正文部分:
'''

病毒的離子通道往往和病毒的感染過程密切相關,例如流感病毒的M2蛋白就是一種離子通道,目前市場上出售的治療流感的藥物,金剛脘胺就是該離子通道的抑制劑。本發明的離子通道抑制劑采用鋇離子或者其化合物、組合物,是一種結構簡單、取得方便、細胞毒性小、經濟有效的抗病毒藥物備選分子。其性質完全不同于現有的SARS冠狀病毒抑制劑如中草藥制劑和部分類型的干擾素,是一類新型的SARS病毒抑制劑。
圖1是3a蛋白cRNA借助非洲爪蟾的卵母細胞進行雙電極電壓鉗檢測的I-V電流電壓曲線結果。
圖2是該通道被不同濃度的鋇離子抑制的效果。
圖3是體外構建3a蛋白真核表達產物的western blot檢測結果。顯示3a蛋白可以形成自身四聚體蛋白復合物。
圖4是使用anti-LH21抗體對SARS-CoV感染FRhK-4細胞進行免疫熒光檢測的顯微鏡結果。
圖5是不同濃度的鋇離子在對病毒釋放的抑制效果。
具體實施例方式
下面結合具體實施例,進一步闡述本發明。應理解,這些實施例僅用于說明本發明而不用于限制本發明的范圍。此外應理解,在閱讀了本發明講授的內容之后,本領域技術人員可以對本發明作各種改動或修改,這些等價形式同樣落于本申請所附權利要求書所限定的范圍。
下列實施例中未注明具體條件的實驗方法,通常按照常規條件,或按照制造廠商所建議的條件。所有無機化學試劑和有機溶劑購自上海化學試劑廠和Sigma公司。
實施例所用病毒株為SARS coronavirus GZ50;Viruses;ssRNApositive-strand viruses,no DNA stage;Nidovirales;Coronaviridae;Coronavirus;Group 2 species。GeneBank號為AAS00004。由香港大學鄭伯建教授提供。

'''

[已存資料]

'''

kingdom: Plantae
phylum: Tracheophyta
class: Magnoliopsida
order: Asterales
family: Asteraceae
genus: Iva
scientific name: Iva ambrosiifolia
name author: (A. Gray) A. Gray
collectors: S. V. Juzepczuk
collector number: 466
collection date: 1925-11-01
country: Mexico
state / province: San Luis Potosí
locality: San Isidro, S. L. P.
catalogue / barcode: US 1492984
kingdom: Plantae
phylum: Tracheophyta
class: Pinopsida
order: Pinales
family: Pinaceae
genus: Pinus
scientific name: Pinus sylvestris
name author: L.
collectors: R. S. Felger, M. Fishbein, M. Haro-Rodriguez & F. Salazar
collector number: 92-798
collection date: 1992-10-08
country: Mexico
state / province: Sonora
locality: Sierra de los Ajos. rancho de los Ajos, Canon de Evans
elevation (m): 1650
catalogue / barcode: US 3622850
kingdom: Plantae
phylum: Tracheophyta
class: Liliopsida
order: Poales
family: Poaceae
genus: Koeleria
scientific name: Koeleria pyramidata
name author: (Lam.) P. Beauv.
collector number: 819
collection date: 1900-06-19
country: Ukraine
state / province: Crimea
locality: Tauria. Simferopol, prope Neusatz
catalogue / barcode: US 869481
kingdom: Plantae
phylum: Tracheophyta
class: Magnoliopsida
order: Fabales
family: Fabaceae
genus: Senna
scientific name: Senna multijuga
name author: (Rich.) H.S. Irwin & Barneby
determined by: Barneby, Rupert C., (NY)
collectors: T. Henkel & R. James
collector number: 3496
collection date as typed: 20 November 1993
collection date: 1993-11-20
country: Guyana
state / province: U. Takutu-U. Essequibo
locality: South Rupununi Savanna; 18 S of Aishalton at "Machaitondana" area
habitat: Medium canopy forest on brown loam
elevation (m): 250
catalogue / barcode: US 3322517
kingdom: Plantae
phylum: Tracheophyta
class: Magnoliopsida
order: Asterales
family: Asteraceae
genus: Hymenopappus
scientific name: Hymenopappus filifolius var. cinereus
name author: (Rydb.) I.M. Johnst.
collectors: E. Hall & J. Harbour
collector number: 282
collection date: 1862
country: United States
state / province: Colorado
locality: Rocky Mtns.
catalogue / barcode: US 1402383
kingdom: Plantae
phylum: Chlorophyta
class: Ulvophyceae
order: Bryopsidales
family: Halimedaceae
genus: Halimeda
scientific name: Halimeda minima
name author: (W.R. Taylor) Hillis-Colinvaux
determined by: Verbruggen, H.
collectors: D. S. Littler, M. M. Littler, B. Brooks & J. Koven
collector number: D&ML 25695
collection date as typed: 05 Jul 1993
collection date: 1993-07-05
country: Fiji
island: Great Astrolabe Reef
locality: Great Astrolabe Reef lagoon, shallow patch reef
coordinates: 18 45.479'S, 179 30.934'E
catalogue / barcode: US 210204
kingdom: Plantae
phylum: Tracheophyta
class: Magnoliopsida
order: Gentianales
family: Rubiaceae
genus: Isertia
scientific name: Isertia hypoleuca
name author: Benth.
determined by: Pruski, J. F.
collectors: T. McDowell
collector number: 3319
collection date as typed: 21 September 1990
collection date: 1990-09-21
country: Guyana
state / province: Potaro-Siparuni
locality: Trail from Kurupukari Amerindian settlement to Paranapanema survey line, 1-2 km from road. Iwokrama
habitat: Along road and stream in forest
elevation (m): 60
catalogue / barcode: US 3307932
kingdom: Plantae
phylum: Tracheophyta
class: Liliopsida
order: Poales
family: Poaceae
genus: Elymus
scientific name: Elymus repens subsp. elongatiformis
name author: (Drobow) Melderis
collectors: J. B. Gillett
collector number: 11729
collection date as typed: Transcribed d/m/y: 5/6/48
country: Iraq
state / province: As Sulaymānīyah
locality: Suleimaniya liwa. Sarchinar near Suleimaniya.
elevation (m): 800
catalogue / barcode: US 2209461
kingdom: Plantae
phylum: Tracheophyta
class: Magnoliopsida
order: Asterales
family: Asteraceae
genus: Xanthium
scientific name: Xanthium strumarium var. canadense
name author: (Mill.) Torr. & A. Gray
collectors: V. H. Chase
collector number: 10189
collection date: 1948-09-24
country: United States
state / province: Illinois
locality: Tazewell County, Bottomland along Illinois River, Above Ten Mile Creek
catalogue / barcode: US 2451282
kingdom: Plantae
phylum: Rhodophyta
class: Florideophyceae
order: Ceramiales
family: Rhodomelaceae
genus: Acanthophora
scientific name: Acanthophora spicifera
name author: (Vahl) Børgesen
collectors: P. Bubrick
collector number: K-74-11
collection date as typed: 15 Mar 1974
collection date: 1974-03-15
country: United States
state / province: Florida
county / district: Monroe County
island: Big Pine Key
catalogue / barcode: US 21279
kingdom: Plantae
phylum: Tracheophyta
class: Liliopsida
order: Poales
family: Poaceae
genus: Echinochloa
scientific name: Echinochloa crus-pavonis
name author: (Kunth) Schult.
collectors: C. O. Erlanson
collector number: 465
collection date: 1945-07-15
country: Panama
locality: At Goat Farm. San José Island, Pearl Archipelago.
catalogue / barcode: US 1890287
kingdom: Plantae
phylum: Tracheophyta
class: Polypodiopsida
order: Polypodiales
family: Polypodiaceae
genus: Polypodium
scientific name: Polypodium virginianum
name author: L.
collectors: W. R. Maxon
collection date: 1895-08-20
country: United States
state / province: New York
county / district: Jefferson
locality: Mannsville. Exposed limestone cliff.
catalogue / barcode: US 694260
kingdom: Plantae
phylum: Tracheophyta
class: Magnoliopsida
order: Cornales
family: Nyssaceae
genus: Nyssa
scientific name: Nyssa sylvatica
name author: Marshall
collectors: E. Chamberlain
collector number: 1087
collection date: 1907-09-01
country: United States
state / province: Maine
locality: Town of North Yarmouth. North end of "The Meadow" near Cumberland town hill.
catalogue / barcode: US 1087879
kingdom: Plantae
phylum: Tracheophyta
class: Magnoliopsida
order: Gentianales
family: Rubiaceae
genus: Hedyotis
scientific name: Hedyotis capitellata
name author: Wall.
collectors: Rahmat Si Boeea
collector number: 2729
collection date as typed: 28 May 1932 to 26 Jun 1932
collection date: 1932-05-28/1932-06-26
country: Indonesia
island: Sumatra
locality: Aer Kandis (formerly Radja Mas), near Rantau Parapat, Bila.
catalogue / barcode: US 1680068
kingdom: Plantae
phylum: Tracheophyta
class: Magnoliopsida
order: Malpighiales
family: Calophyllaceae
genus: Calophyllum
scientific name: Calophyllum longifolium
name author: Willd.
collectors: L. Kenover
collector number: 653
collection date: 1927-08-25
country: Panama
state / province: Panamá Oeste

'''

練習任務:
(A) 請照抄正文中從“圖1是3a蛋白cRNA借助非”開始、到“行免疫熒光檢測的顯微鏡結果。”為止的部分。
(B) 正文提到了哪幾幅圖?請列出全部圖號。
(C) 正文中的“圖2是該通道被不同濃度的鋇離子抑制的效果。”一句,譯成英文該怎麼說?
作答時只依據正文。

參考答案:
(A)
圖1是3a蛋白cRNA借助非洲爪蟾的卵母細胞進行雙電極電壓鉗檢測的I-V電流電壓曲線結果。
圖2是該通道被不同濃度的鋇離子抑制的效果。
圖3是體外構建3a蛋白真核表達產物的western blot檢測結果。顯示3a蛋白可以形成自身四聚體蛋白復合物。
圖4是使用anti-LH21抗體對SARS-CoV感染FRhK-4細胞進行免疫熒光檢測的顯微鏡結果。

(B) 圖1、圖2、圖3、圖4、圖5

(C) Figure 2 shows the inhibitory effect of different concentrations of barium ions on this channel.